SELECTED EXTRACT: Begin
Summary on jejunum and ileum
Which part of the intestine is the jejunum?
The jejunum is the middle part of the small intestine between the duodenum and ileum.
Where does jejunum begin?
The jejunum starts at the second lumbar vertebra (L2) level at the duodenojejunal flexure.
How long is jejunum?
The jejunum is around 2,5 meters (98 inches) long.
What is the primary function of the jejunum?
The primary function of the jejunum is absorption. Jejunum absorbs the amino acids, fatty acids and sugars, fat-soluble vitamins (K, E, D, A), cholesterol, various microelements, other vitamins, and water.
What part of the intestines is the ileum?
The ileum is the final or the third part of the small intestine between the jejunum and the large intestine's first part- the caecum.
What comes after the ileum?
The large intestine with caecum follows after the ileum.
Where is the distal ileum located?
The distal ileum is located in the right inguinal region and ends in the right iliac fossa.
Is ileum a part of the small intestine?
Yes, the ileum is a part of the small intestine, and it is the final part of it.
What is the difference between the jejunum and ileum?
SELECTED EXTRACT: End
* **PROBLEM 1**:
Answer these questions from the summary on the jejunum and ileum.
(a) At what vertebral level does the jejunum start?
(b) What follows after the ileum?
(c) Where does the distal ileum end?
* **PROBLEM 2**:
For each statement, say whether it agrees with the summary on the jejunum and ileum, and quote the words that decide it.
(a) The jejunum lies between the duodenum and the ileum.
(b) The ileum is the first part of the small intestine.
(c) The jejunum absorbs water.
* **PROBLEM 3**:
Write the next part of the summary on the jejunum and ileum, picking up after its final line.
LISTED ENTRIES: Begin
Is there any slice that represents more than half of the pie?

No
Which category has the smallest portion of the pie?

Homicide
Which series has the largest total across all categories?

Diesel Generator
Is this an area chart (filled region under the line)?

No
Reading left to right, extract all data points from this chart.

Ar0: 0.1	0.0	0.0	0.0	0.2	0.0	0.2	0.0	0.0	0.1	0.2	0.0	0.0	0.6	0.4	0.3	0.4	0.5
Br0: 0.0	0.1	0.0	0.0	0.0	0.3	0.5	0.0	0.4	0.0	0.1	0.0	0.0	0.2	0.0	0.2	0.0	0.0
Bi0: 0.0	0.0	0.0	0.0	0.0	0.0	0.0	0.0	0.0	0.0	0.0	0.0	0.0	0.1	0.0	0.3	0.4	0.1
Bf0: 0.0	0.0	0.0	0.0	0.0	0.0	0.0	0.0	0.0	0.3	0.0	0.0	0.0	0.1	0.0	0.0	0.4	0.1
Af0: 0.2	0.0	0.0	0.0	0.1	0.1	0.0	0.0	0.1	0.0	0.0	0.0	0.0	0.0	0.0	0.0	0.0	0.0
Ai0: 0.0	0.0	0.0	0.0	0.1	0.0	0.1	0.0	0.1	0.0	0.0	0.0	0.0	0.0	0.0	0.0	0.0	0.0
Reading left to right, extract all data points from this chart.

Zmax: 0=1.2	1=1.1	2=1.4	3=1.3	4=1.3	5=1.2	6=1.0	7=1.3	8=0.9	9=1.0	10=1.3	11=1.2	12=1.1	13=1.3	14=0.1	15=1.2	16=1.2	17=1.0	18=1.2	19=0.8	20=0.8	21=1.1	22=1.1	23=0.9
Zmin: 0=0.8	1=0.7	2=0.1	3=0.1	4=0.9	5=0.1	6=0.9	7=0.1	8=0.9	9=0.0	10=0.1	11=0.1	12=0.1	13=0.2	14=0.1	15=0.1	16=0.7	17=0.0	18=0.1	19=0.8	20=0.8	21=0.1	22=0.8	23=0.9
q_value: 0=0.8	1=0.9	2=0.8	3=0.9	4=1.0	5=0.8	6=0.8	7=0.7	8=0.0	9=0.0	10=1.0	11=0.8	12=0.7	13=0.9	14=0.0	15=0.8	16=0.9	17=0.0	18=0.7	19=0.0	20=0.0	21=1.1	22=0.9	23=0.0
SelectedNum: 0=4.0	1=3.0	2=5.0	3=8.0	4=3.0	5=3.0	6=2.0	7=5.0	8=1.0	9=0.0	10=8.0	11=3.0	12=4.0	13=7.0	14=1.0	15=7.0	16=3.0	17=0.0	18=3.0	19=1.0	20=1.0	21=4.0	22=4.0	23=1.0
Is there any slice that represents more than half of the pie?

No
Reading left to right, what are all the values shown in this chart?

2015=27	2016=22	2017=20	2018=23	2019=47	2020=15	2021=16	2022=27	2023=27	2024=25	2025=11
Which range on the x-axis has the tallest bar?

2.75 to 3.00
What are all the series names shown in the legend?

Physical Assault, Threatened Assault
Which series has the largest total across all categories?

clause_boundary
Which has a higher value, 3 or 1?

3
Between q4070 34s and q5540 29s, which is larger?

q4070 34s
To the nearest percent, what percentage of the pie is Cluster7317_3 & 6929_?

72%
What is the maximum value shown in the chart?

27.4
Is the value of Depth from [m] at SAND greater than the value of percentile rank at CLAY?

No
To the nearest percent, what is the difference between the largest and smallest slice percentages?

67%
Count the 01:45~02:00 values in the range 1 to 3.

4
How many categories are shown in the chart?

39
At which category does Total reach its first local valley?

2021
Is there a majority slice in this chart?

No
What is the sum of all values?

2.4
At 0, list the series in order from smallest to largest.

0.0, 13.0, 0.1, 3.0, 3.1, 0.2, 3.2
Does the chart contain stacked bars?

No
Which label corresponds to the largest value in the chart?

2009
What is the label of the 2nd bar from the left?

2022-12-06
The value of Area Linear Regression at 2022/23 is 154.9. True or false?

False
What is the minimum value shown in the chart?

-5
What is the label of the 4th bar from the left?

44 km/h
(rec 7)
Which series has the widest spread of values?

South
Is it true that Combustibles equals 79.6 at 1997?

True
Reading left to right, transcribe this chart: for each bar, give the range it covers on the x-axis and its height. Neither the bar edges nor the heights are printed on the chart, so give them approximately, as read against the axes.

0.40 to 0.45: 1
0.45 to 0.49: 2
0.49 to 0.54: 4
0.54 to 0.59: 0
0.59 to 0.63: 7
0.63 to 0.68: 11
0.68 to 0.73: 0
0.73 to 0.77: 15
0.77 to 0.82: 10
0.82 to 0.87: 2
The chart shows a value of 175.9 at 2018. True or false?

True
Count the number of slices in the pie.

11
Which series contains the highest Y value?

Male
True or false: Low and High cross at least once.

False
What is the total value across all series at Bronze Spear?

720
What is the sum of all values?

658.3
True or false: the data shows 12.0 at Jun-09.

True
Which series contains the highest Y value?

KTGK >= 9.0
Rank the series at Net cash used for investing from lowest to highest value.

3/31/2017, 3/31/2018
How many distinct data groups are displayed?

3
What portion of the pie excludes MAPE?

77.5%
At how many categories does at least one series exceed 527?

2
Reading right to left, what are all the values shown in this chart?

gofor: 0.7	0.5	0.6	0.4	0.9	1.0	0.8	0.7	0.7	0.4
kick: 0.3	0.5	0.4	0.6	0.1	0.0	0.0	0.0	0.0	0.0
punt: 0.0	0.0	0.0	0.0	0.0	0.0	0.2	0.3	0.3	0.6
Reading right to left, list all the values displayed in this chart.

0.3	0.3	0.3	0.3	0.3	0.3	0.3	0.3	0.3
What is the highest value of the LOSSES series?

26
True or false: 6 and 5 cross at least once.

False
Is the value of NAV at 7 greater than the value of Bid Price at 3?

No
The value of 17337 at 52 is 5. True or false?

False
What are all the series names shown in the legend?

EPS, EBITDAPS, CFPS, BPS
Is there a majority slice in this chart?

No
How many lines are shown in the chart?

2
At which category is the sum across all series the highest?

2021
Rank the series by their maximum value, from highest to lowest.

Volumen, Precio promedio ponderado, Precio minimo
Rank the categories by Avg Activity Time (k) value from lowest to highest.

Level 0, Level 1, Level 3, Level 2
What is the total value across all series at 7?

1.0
LISTED ENTRIES: End
* **ANSWER AREA 1**:
(a) At the second lumbar vertebra (L2) level, at the duodenojejunal flexure.
(b) The large intestine with caecum.
(c) In the right iliac fossa.

* **ANSWER AREA 2**:
(a) Yes: "The jejunum is the middle part of the small intestine between the duodenum and ileum."
(b) No: "The ileum is the final or the third part of the small intestine"
(c) Yes: "Jejunum absorbs the amino acids, fatty acids and sugars, fat-soluble vitamins (K, E, D, A), cholesterol, various microelements, other vitamins, and water."

* **ANSWER AREA 3**:
The jejunum is broader and better perfused with a thicker intestinal wall and more red than pink in color. The ileum diameter is smaller, the wall is thinner, and the intestine is much paler and pinker. The jejunum contains fewer arterial loops, and they are more significant than in ileum. The mesentery of the jejunum has less fat, and the arterial arcades are simple. The vasa recta are longer than in ileum. The jejunum contains relatively high folds in height, but towards the ileum and in the ileum, the folds become lower and at the terminal end almost disappear. In the jejunum, villi are finger-like, but they are more conical in shape and shorter in the ileum.
What is terminal ileum?
The terminal ileum is the final or distal part of the ileum.
What is the ileocecal valve?
The ileocecal valve is located in the right iliac fossa, and it is the connection site between the ileum and caecum. The valve connects the small intestine with the large.
What is the function of the ileum?
The primary function of the ileum is the absorption of nutrients. The ileum absorbs the remaining and unabsorbed nutrients. Ileum absorbs vitamin B12 with the help of the stomach produced intrinsic factor. The ileum also absorbs bile salts and acids.
What happens to food in the ileum?
The ileum absorbs remaining and unabsorbed nutrients before transporting the intestinal content further to the large intestine.
What are Payer patches in the ileum?
The Payer patches are relatively big lymphoreticular tissue aggregates. They lie in the mucosal part with a continuation in the submucosa.
What is exclusively absorbed in the ileum?
Ileum absorbs vitamin B12 with the help of the stomach produced intrinsic factor.
What is enteritis?
Enteritis is an inflammation of the small intestines.
What causes human enteritis?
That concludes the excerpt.